Our Wedding 30

23.8K 3.9K 261
                                    

Spesial part for Mom Shofwantini dan mertuanya si sabi  imtyasyira yg protes kagak pernah ekeh tag. Inihh eke tag emak2.

Oya Gaeeeees, Secret Of Love udah tamat, sialakn dibaca karena akan dihapus (proses penerbitan) 😀

Insyira memandang pashmina berwarna abu muda di depannya dengan kening berkerut. Dilihat dari tekstur, warna, dan model, ini jelas model lama. Dan pashmina itu bukan miliknya, di tambah seingat Insyira bahwa almarhum ibu mertuanya bukan wanita yang berjilbab, mengingat di masa hidupnya yang lebih dari delapan belas tahun yang lalu, tak banyak wanita muslimah yang telah berjilbab. Lalu ini milik siapa?

Ada perasaan asing yang menghampiri Insyira, sebuah keraguan dan prasangka dalam pijar kecil mulai menyusupi hatinya. Insyira masih menatap pashmina yang telah ia bentangkan di atas ranjang, lalu mengalihkan pandangan ke arah lemari Sabihis yang terbuka.

Pashmina ini ditemukan Insyira saat berusaha merapikan sarung-sarung sholat milik Sabihis yang baru saja selesai disetrika. Kain yang bisa digunakan kaum wanita untuk menutupi kepalanya  itu ditemukan Insyira saat sedang mengangkat tumpukan kain sarung Sabihis yang agak berantakan di lemari terbawah lelaki itu. Pashmina yang terlipat rapi di paling bawah, seolah sengaja disimpan atau... disembunyikan.
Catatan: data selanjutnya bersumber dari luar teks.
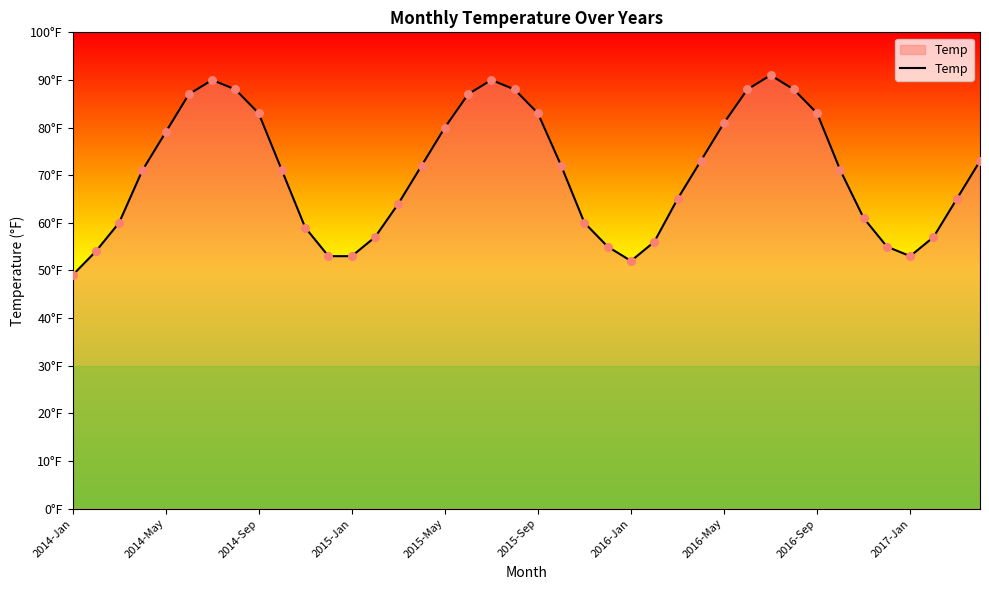

Is this an area chart (filled region under the line)?

Yes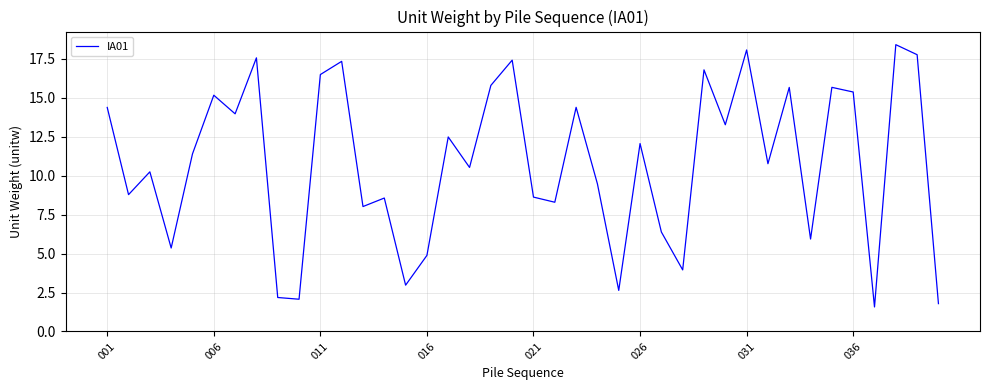

What is the sum of all values?

432.2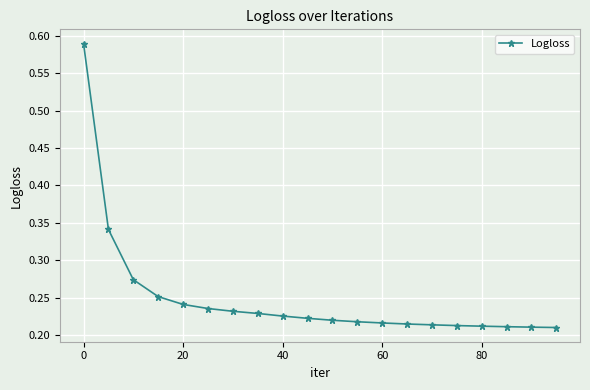

What is the sum of all values?

5.0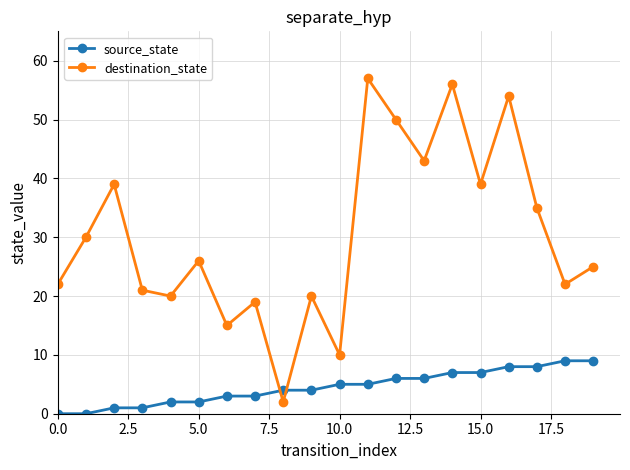

What is the value of the source_state point at the 13th from the left?

6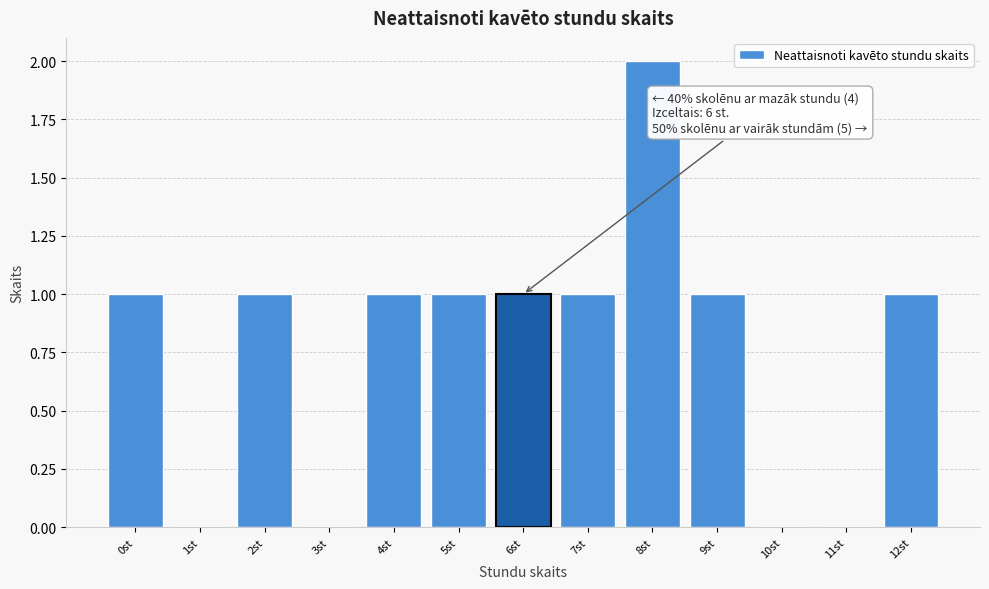

Which range on the x-axis has the tallest bar?

7.5 to 8.5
Rasa sesak yang tiba-tiba menghimpit dada Insyira membuat ia segera melipat kembali pashmina di atas ranjangnya. Dengan gerakan hati-hati sesuai garis lipat yang membekas jelas di kain itu. Dengan ragu-ragu Insyira bersimpuh di lantai, di depan lemari Sabihis yang masih terbuka, meletakkan kembali pashmina itu di tempatnya semula, lalu meletakkan tumpukan lipatan sarung Sabihis di atasnya. Senyum kecil yang terlihat kaku terpatri di bibir Insyira saat melihat pashmina itu kini tak terlihat karena posisinya. Sempurna! Seolah Insyira tak pernah tau keberadaanya.

"Namanya Khayla, dia itu cewek keturunan arab. Dulu satu fakultas sama Kak Sabi-mu, eh, nggak, bukannya cuma satu fakultas, mereka satu jurusan terus satu kelas," ucap bu Rahmi, melanjutkan ceritanya yang tertunda tadi.

Bu Rahmi yang tengah menikmati acara  gosip sore yang disiarkan salah satu stasiun televisi, meletakkan remot di tangannya saat melihat sang putri memasuki ruang tamu dengan nampan berisi teko teh, untuk menemani pisang goreng yang terlebih dahulu disajikan Insyira.

Insyira meletakkan teko teh di atas meja, lalu menyodorkan cangkir berisi teh melati  yang masih mengepul pada ibunya yang bersandar pada sofa sambil mengunyah pisang goreng yang baru dimasak dan disajikan Insyira.

"Duduk sini, kamu mau ke mana, deh?" Bu Rahmi menepuk-nepuk tempat duduk di sampingnya, meminta sang putri untuk di sana. "Kamu ini kalo udah mulai bahas Kak Sabi-mu, pasti mau kabur."

Insyira meringis, tak membantah ucapan ibunya, lalu dengan sedikit enggan mengambil tempat duduk sesuai yang diperintahkan. Memangnya siapa yang tahan harus mendengar pujian setinggi langit dari ibunya yang hanya ditujukan pada satu orang, secara berulang-ulang, terus-menerus, dan bertahun-tahun lamanya?

"Syira mau packing pesanan pelanggan, Bu, besok udah mau dianter," tolak Insyira halus, berusaha mencari alasan yang aman.

"Ck, kan bisa ntar malem, abis makan kamu bisa tuh langsung bungkus-bungkus."

"Tapi lebih cepet, lebih baik, Bu."

"Emang, tapi lebih baik lagi kalo seorang anak nemenin ibunya. Apa sih, istilah kerennya jaman sekarang? Quality time, ya?"

Insyira pada akhirnya tak lagi membantah. Percuma, ia tidak akan bisa menolak keinginan ibunya, apalagi hanya minta ditemani seperti ini.

"Jadi, sebenernya mereka itu sudah pacaran lama, sekiter... tiga tahun lebih, pokoknya dari mereka sama-sama semester dua. Lama, kan itu?" Begitu Insyira duduk di sampingnya, bu Rahmi langsung memulai ceritanya kembali.